How The Chicago Bears Are Finally Winning Free Agency The Right Way
The Chicago Bears are getting a lot of heat from their fans over what they’ve done in free agency so far. Several key players have left for jobs elsewhere, including Kevin Byard, Jaquan Brisker, and Nahshon Wright. Tremaine Edmunds was cut. D.J. Moore was traded. All the while, Bears general manager Ryan Poles has conducted a free agency period that hasn’t been big on splash moves. Only three multi-year contracts were handed out. None of them were top-of-the-market deals.
Safety Coby Bryant took a deal worth $13.33 million per year, which is outside the top 10. Linebacker Devin Bush got $10 million per year, which is barely inside the top 20. Everybody else is receiving modest contracts or outright backup money. Fans believe the organization is being cheap. They finally made the playoffs last season and were one drive away from the NFC Championship. This should be the time to be aggressive. Yet Poles has remained steadfast in his approach.
Is he making a mistake?
The Chicago Bears are finally doing free agency right.
Other general managers have said they only want to use the veteran market as a way to fill needs so they can take the best player available in the draft. Most of them ended up lying because they started taking huge swings in free agency when it became clear their drafting wasn’t good enough. Poles is the first one to mostly stand by that promise, never throwing out market-busting deals. The data says his fiscally responsible approach is correct. Just look at the biggest spenders in free agency from between 2015 and 2022 and how things fared for them in the immediate few seasons afterwards.
| Spree Year | Team | Total Spent (Outside Additions) | 3-Year Total Record | Super Bowl Win? |
|---|---|---|---|---|
| 2022 | Jacksonville Jaguars | $272.1M | 21–30 | No |
| 2021 | New England Patriots | $234.6M | 22–29 | No |
| 2020 | Miami Dolphins | $239.1M | 28–22 | No |
| 2019 | New York Jets | $204.5M | 13–36 | No |
| 2018 | Chicago Bears | $233.5M | 28–20 | No |
| 2017 | Jacksonville Jaguars | $148.9M | 21–27 | No |
| 2016 | Jacksonville Jaguars | $230.0M | 18–30 | No |
| 2015 | New York Jets | $182.8M | 19–29 | No |
The data makes it pretty clear. Winning free agency doesn’t translate to winning championships. Only two of those teams listed above had a winning record in the three years following their big spending spree. None of them even reached a Super Bowl, let alone won it. We’ve seen the Bears be major spenders in the past. Even before 2018, Phil Emery went crazy in 2013 with several huge additions. His team didn’t even make the playoffs. Facts are facts.

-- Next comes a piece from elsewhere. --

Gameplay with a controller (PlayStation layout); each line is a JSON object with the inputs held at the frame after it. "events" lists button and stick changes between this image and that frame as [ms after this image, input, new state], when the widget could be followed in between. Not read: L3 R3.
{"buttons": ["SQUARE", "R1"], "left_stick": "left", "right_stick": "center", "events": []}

Free agency should be about plugging holes, you know, the draft can’t.
The Bears are deploying this strategy to perfection.
If you listen to top draft experts, they’ve all been saying the same thing. This is a class for teams that need edge rushers, wide receivers, cornerbacks, and safeties. Now look at what the Chicago Bears have done. They signed only one starting safety (Coby Bryant). They haven’t signed any edge rushers, and Cam Lewis, a rotational backup in Buffalo, is their only addition at cornerback. Meanwhile, they traded for a center, signed two left tackles, two defensive tackles, and a starting linebacker.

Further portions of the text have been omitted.